According to our findings, concurrent expression of HK2 and GLS was observed in many fibroblasts, with each gene governing distinct pathways that lead to the development and subsequent progression in RA. Decreasing glucose and/or glutamine has been shown to be therapeutically important [11, 66]. Our findings indicate that inhibiting both glycolysis and glutaminolysis is more beneficial than solely inhibiting glutaminolysis with CB839. However, we were unable to establish that our compound is superior to 3BrPy, possibly due to 3BrPy’s ability to act on multiple enzymes beyond HK2. Additional targets of 3BrPy include lactate dehydrogenase (LDH), pyruvate dehydrogenase, isocitrate dehydrogenase (IDH), and alpha-ketoglutarate dehydrogenase [17, 18]. However, c28MS and 3BrPy displayed a fair degree of similarity in their ability to inhibit HK2 thereby suppressing glycolysis and c28MS decreased intracellular glucose and lactate levels in the presence of glucose-like 3BrPy. Interestingly, in the presence of glucose, unlike CB839, the capacity of the compound to obstruct extensive glutamine consumption was hindered. However, the capability of the compound to block glutamine metabolism was only accentuated under low-glucose conditions. Although our NMR results showed that CB839 did not reduce the lactate levels in RAFLS, Zacharias et al. reported that obstruction of glutaminase activity by the action of CB839 has been shown to reduce the amount of lactate in AML (acute myeloid leukemia) [67]. Additionally, the CB839 treatment has been shown to reduce glucose and lactate uptake in head and neck cancer [68]. This may indicate that non-tumor cell metabolism is different than cancer cells.

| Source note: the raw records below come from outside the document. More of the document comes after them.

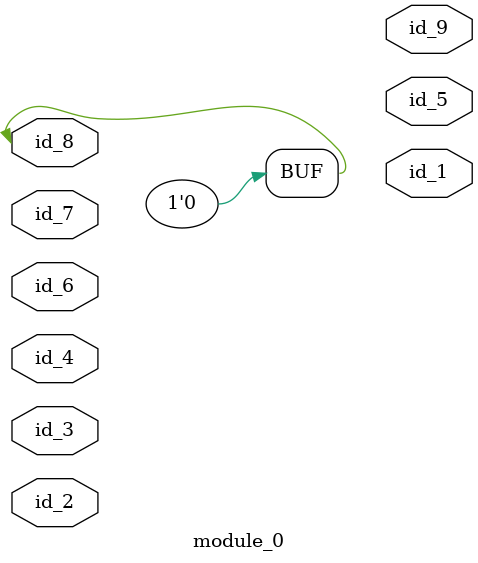
<source format=v>
module module_0 (
    id_1,
    id_2,
    id_3,
    id_4,
    id_5,
    id_6,
    id_7,
    id_8,
    id_9
);
  output id_9;
  inout id_8;
  inout id_7;
  input id_6;
  output id_5;
  input id_4;
  inout id_3;
  input id_2;
  output id_1;
  assign id_8 = 1'b0;
endmodule

</source>
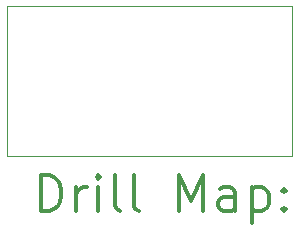
<source format=gbr>
%FSLAX45Y45*%
G04 Gerber Fmt 4.5, Leading zero omitted, Abs format (unit mm)*
G04 Created by KiCad (PCBNEW (5.1.7-0-10_14)) date 2020-10-07 21:58:24*
%MOMM*%
%LPD*%
G01*
G04 APERTURE LIST*
%TA.AperFunction,Profile*%
%ADD10C,0.050000*%
%TD*%
%ADD11C,0.200000*%
%ADD12C,0.300000*%
G04 APERTURE END LIST*
D10*
X13779500Y-8826500D02*
X13779500Y-7556500D01*
X16192500Y-8826500D02*
X13779500Y-8826500D01*
X16192500Y-7556500D02*
X16192500Y-8826500D01*
X13779500Y-7556500D02*
X16192500Y-7556500D01*
D11*
D12*
X14063428Y-9294714D02*
X14063428Y-8994714D01*
X14134857Y-8994714D01*
X14177714Y-9009000D01*
X14206286Y-9037572D01*
X14220571Y-9066143D01*
X14234857Y-9123286D01*
X14234857Y-9166143D01*
X14220571Y-9223286D01*
X14206286Y-9251857D01*
X14177714Y-9280429D01*
X14134857Y-9294714D01*
X14063428Y-9294714D01*
X14363428Y-9294714D02*
X14363428Y-9094714D01*
X14363428Y-9151857D02*
X14377714Y-9123286D01*
X14392000Y-9109000D01*
X14420571Y-9094714D01*
X14449143Y-9094714D01*
X14549143Y-9294714D02*
X14549143Y-9094714D01*
X14549143Y-8994714D02*
X14534857Y-9009000D01*
X14549143Y-9023286D01*
X14563428Y-9009000D01*
X14549143Y-8994714D01*
X14549143Y-9023286D01*
X14734857Y-9294714D02*
X14706286Y-9280429D01*
X14692000Y-9251857D01*
X14692000Y-8994714D01*
X14892000Y-9294714D02*
X14863428Y-9280429D01*
X14849143Y-9251857D01*
X14849143Y-8994714D01*
X15234857Y-9294714D02*
X15234857Y-8994714D01*
X15334857Y-9209000D01*
X15434857Y-8994714D01*
X15434857Y-9294714D01*
X15706286Y-9294714D02*
X15706286Y-9137572D01*
X15692000Y-9109000D01*
X15663428Y-9094714D01*
X15606286Y-9094714D01*
X15577714Y-9109000D01*
X15706286Y-9280429D02*
X15677714Y-9294714D01*
X15606286Y-9294714D01*
X15577714Y-9280429D01*
X15563428Y-9251857D01*
X15563428Y-9223286D01*
X15577714Y-9194714D01*
X15606286Y-9180429D01*
X15677714Y-9180429D01*
X15706286Y-9166143D01*
X15849143Y-9094714D02*
X15849143Y-9394714D01*
X15849143Y-9109000D02*
X15877714Y-9094714D01*
X15934857Y-9094714D01*
X15963428Y-9109000D01*
X15977714Y-9123286D01*
X15992000Y-9151857D01*
X15992000Y-9237572D01*
X15977714Y-9266143D01*
X15963428Y-9280429D01*
X15934857Y-9294714D01*
X15877714Y-9294714D01*
X15849143Y-9280429D01*
X16120571Y-9266143D02*
X16134857Y-9280429D01*
X16120571Y-9294714D01*
X16106286Y-9280429D01*
X16120571Y-9266143D01*
X16120571Y-9294714D01*
X16120571Y-9109000D02*
X16134857Y-9123286D01*
X16120571Y-9137572D01*
X16106286Y-9123286D01*
X16120571Y-9109000D01*
X16120571Y-9137572D01*
M02*

</source>
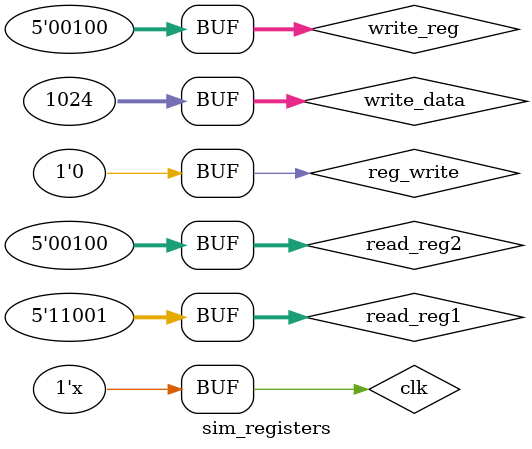
<source format=v>
`timescale 1ns / 1ps


module sim_registers();
    reg clk, reg_write;
    reg [4:0] read_reg1, read_reg2, write_reg;
    reg [31:0] write_data;
    wire [31:0] read_data1, read_data2;
    
    always #5 clk = ~clk;
    
    registers R(clk, reg_write, read_reg1, read_reg2, write_reg, write_data, read_data1, read_data2);
    
    initial begin
        clk = 1; read_reg1 = 0; read_reg2 = 0; write_reg = 0; write_data = 0;
                
        #10 reg_write = 0;
        
        #5 read_reg1 = 18;
           read_reg2 = 7;
        
        #5 read_reg1 = 21;
        #5 read_reg2 = 21;
        
        #5 read_reg1 = 16;
           read_reg2 = 11;
        
        #5 read_reg1 = 20;
           read_reg2 = 22;
        
        #5 reg_write = 1;
           write_reg = 25;
           write_data = 87;
           
        #5 write_reg = 4;
           write_data = 1024;
            
        #10 reg_write = 0;
           read_reg1 = 25;
           read_reg2 = 4;
        
    end
endmodule

</source>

The KxB/N model of passive arthritis is highly reliant on FLS and other cells like neutrophils, macrophages, and mast cells [69]. Histological and clinical scores and paw swelling indicated that the compound successfully suppressed inflammatory arthritis both when injected before the arthritis induction and at the arthritis peak. This implies not only a protective but also a therapeutic effect of the compound, which was similar to the effect of methotrexate, thus providing an alternative treatment for RA [70].

In summary, we report that targeting glycolysis and glutaminolysis can be therapeutically more promising as this may modify potential cross-talk amid FLS and other neighboring adjacent cells inhabiting the synovium in contrast to when either of the pathways is inhibited alone. This could complement the existing therapies for RA thereby improving disease outcomes. The acquired data can further find its extension on other rheumatic disorders.

Conclusion

Our study results propose that glutaminolytic and glycolytic pathways are upregulated in RAFLS and that dual inhibition of excessive consumption of glucose and glutamine could be an effective approach for the treatment of RA by suppressing the aggressive properties of RAFLS. The suppression of glycolysis and glutaminolysis by the action of a dual inhibitor tends to remain a lesser-explored therapeutic approach for RA. Hence, this data provides a potential priming ground for therapeutic suppression of both glycolysis and glutaminolysis for RA and other rheumatic diseases.